Subspace Ordering for Maximum Response Preservation in Sufficient Dimension Reduction
Derik T. Boonstra, Rakheon Kim, Dean M. Young
TL;DR
This work challenges the conventional eigenvalue-based ordering of SDR directions and introduces predictive-importance criteria that directly measure a subspace's relevance to the response. By defining a binary-response T-statistic based measure $T_j$ and a multiclass/continuous-extension via the F-statistic $F_j$ (and population analogues $\Delta_j$, $\Psi_j$), the authors establish consistency results and demonstrate through simulations and real data that ordering by these criteria yields improved prediction and subspace recovery. The approach unifies discriminant analysis perspectives with SDR and shows that traditional variance-focused ordering can miss the most informative directions for prediction.

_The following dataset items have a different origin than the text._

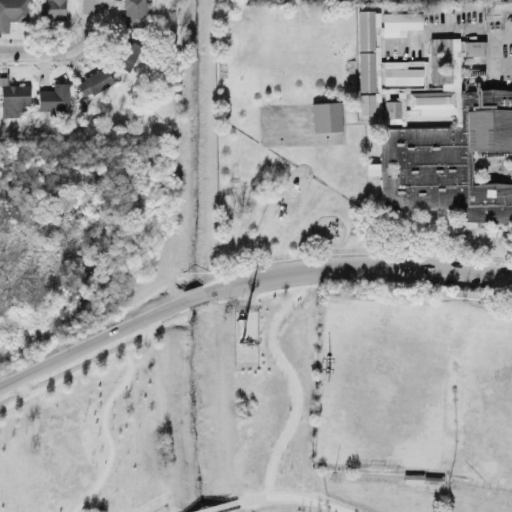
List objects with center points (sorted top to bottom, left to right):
building: (51, 9)
building: (11, 12)
building: (133, 13)
road: (510, 36)
road: (65, 51)
building: (126, 54)
building: (94, 82)
building: (54, 98)
building: (13, 99)
building: (325, 117)
building: (435, 122)
building: (446, 162)
building: (371, 168)
road: (359, 268)
road: (359, 283)
road: (194, 297)
road: (197, 303)
road: (89, 341)
road: (96, 360)
road: (292, 376)
road: (295, 495)
road: (216, 506)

The proposed criteria can turn unsupervised methods into pseudo-supervised ones and are supported by publicly available code, offering a practical, interpretable alternative for subspace selection in SDR tasks.
Abstract
Sufficient dimension reduction (SDR) methods aim to identify a dimension reduction subspace (DRS) that preserves all the information about the conditional distribution of a response given its predictor. Traditional SDR methods determine the DRS by solving a method-specific generalized eigenvalue problem and selecting the eigenvectors corresponding to the largest eigenvalues. In this article, we argue against the long-standing convention of using eigenvalues as the measure of subspace importance and propose alternative ordering criteria that directly assess the predictive relevance of each subspace. For a binary response, we introduce a subspace ordering criterion based on the absolute value of the independent Student's T-statistic. Theoretically, our criterion identifies subspaces that achieve the local minimum Bayes' error rate and yields consistent ordering of directions under mild regularity conditions. Additionally, we employ an F-statistic to provide a framework that unifies categorical and continuous responses under a single subspace criterion. We evaluate our proposed criteria within multiple SDR methods through extensive simulation studies and applications to real data. Our empirical results demonstrate the efficacy of reordering subspaces using our proposed criteria, which generally improves classification accuracy and subspace estimation compared to ordering by eigenvalues.